I would also point to aptitudes: talents children have that cannot be explained by genetics, or environment, or upbringing. These ‘inherent’ strengths that come with little effort — children who can read a textbook once and ace a final exam, or pick up an instrument and master it in a matter of days. Skills that are not evolutionary — not skills that we would have needed out on the savannah — but skills that are human skills, human talents that only matter to human society, to human development. These prodigies and geniuses have an obvious head-start… but how?

So, assuming my theory is true, assuming that you are the Nth you — how does this work in a universal context? If everyone is constantly re-living their lives, making different choices, shouldn’t the universe be too chaotic to exist?

To explain that, we have to posit that the universe, from this perspective, is an ever-changing place, one not bound to our idea of time, but instead an almost living entity, constantly adjusting to those changes made by people (and other entities) re-living their lives, over and over again. “Time” for the universe could be marked by these changes, by the actions made against it, regardless of when or where they occur in our physical perception of “time”, or even in our quantum perception of it, living our lives over and over again.
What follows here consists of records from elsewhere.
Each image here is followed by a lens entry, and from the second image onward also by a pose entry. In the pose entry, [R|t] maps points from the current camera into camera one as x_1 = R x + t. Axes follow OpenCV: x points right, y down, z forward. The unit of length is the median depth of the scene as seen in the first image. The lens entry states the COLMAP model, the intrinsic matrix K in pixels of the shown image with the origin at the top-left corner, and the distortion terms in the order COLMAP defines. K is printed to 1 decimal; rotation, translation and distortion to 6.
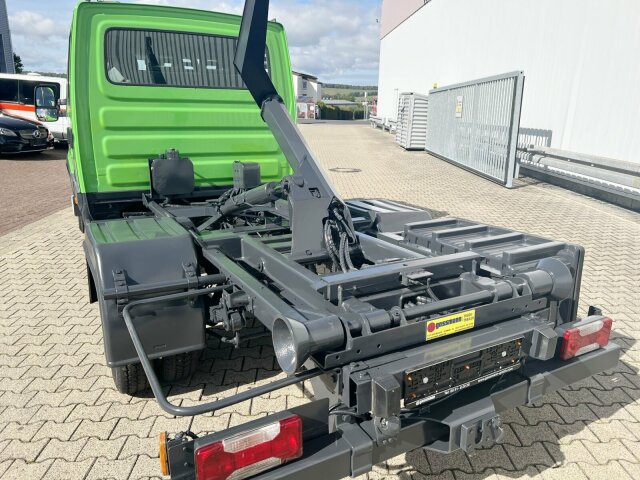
lens RADIAL K [[482.8, 0, 326.1], [0, 482.8, 237.8], [0, 0, 1]] dist [0.030991, -0.032512]
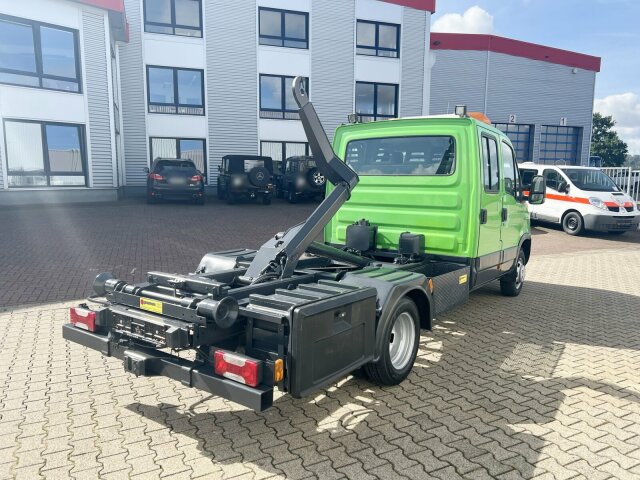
lens RADIAL K [[482.8, 0, 324.0], [0, 482.8, 247.9], [0, 0, 1]] dist [0.030991, -0.032512]
pose [[0.434775, 0.115063, -0.893158, 1.501257], [-0.242533, 0.970119, 0.006917, -0.139879], [0.867265, 0.213613, 0.449690, 0.495336]]
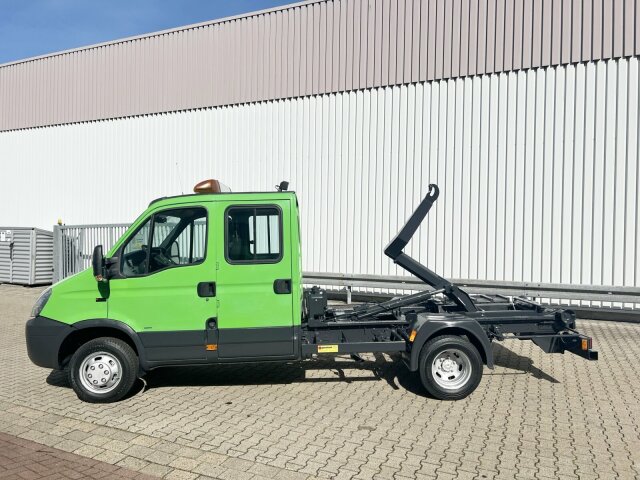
lens RADIAL K [[482.8, 0, 318.0], [0, 482.8, 239.4], [0, 0, 1]] dist [0.030991, -0.032512]
pose [[0.466168, -0.026470, 0.884300, -2.768216], [0.239310, 0.966062, -0.097237, -0.300178], [-0.851715, 0.256951, 0.456681, 0.461166]]
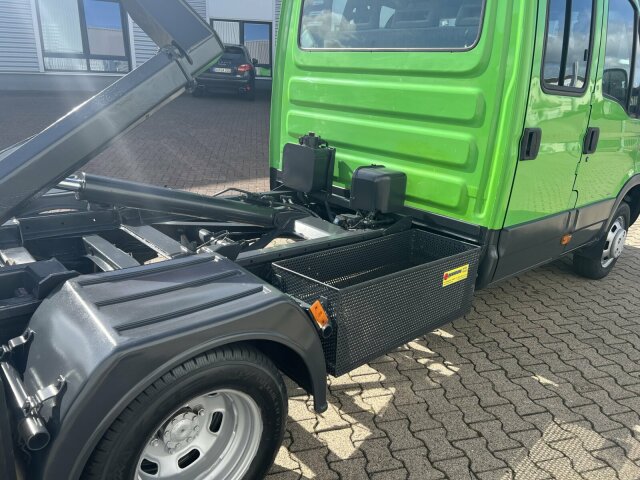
lens RADIAL K [[482.8, 0, 324.0], [0, 482.8, 245.1], [0, 0, 1]] dist [0.030991, -0.032512]
pose [[0.230874, 0.317332, -0.919781, 0.772522], [-0.298903, 0.922740, 0.243325, -0.356800], [0.925934, 0.218748, 0.307888, 1.385868]]
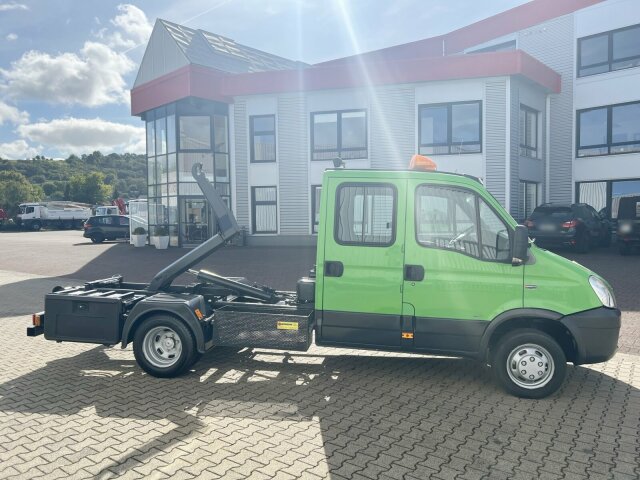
lens RADIAL K [[482.8, 0, 322.3], [0, 482.8, 241.7], [0, 0, 1]] dist [0.030991, -0.032512]
pose [[-0.609496, 0.017869, -0.792588, 1.520837], [-0.218296, 0.957316, 0.189452, -0.924499], [0.762143, 0.288489, -0.579579, 3.180013]]
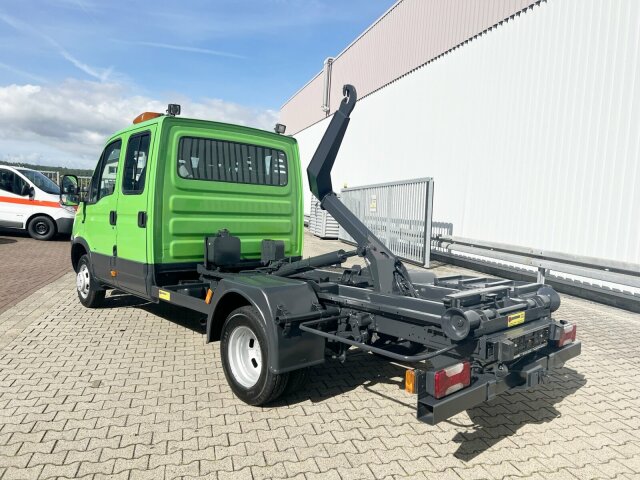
lens RADIAL K [[482.8, 0, 324.7], [0, 482.8, 242.6], [0, 0, 1]] dist [0.030991, -0.032512]
pose [[0.970359, 0.008213, 0.241529, -0.622000], [0.034710, 0.984324, -0.172919, 0.131273], [-0.239163, 0.176177, 0.954863, -0.432827]]
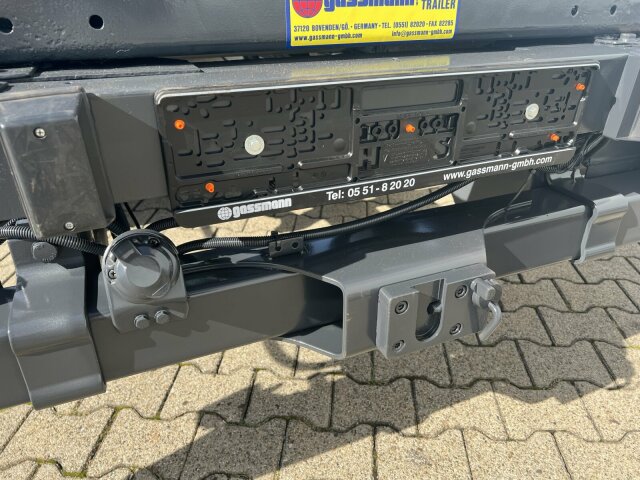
lens RADIAL K [[482.8, 0, 324.8], [0, 482.8, 242.2], [0, 0, 1]] dist [0.030991, -0.032512]
pose [[0.994390, 0.047666, -0.094426, 0.184054], [-0.024009, 0.971120, 0.237379, 0.182136], [0.103014, -0.233780, 0.966817, 0.448261]]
In this way, with the universe marching along to a different drum to our own, there would be stability.

But wouldn’t we know when the universe changed? Our perception at any given time is the universe as how it is, and so we wouldn’t know (with a caveat that I will explain in a moment.) How it was, to us, would just be how it had always been. If a point of reference changes, you can’t judge it against what it replaced. To you, it will have always been how it is now, and will have never been how it was before. You won’t ever know the difference — except…
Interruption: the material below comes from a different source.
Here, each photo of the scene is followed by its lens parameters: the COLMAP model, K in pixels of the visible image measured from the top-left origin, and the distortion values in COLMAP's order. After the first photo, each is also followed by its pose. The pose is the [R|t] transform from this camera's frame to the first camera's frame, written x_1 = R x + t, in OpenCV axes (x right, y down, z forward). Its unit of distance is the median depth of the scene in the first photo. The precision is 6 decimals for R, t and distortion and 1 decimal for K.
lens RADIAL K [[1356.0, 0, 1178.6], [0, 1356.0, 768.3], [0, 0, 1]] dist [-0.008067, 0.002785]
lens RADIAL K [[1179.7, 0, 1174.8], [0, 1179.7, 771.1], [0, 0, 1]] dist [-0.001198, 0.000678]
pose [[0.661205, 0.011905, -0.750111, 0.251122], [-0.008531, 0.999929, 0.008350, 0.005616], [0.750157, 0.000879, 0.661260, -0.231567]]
I imagine there to be two types of “memory” our minds rely upon when constructing our current perspective, the way we see the world at any given moment. While the changes to the universe would be updated and reflected in our “physical” memory, our “quantum” memory, that of our consciousness, wouldn’t be affected. This memory is less about knowledge and more about experience — in particular, events that are traumatic, or re-enforced, or pivotal to our lives. Events we associate with people, places and things we consequently come to strongly love or hate. In short, the essence of us.

It is from this quantum memory that those weak little sparks of intuition appear. When we recall them, if they are not as we believe them to be now, if they do not match what our “physical” memory and senses tell us to be “reality”, we may dismiss them as imagination, or hallucination — and for the sake of our sanity we often do. However, if we are intelligent about it, we may also heed them, speculate upon them, use them to make better choices, if we choose to entertain that they could be drawn from “past” experiences, if they could have come from a “past” truth.

I believe that it is important to our evolution as humans (and often for our safety) that we do.

So that’s my argument, in a nutshell: it’s difficult to explain how some people can be so advanced so early without having a “cheat-sheet” — “genetic memory” seems like a fallacy — and we all have a strong sense of intuition and experience things like deja-vu, so it makes a certain amount of sense that we could be living (and re-living) in some sort of “Groundhog Day” scenario, where hopefully we’re all getting a little bit more savvy at it each time around.

I think I’ll call this theory — this belief — “circularism”.

However, unlike most religions, I’ll close my theory of circularism with a disclaimer: …or, when you die, there could be nothing. So, even if you agree with me that there might be a second (third, fourth…) chance to do it all again, you should still do whatever you can to make the world a better place today.

You never know.

What if when you die you will be re-incarnated into… yourself?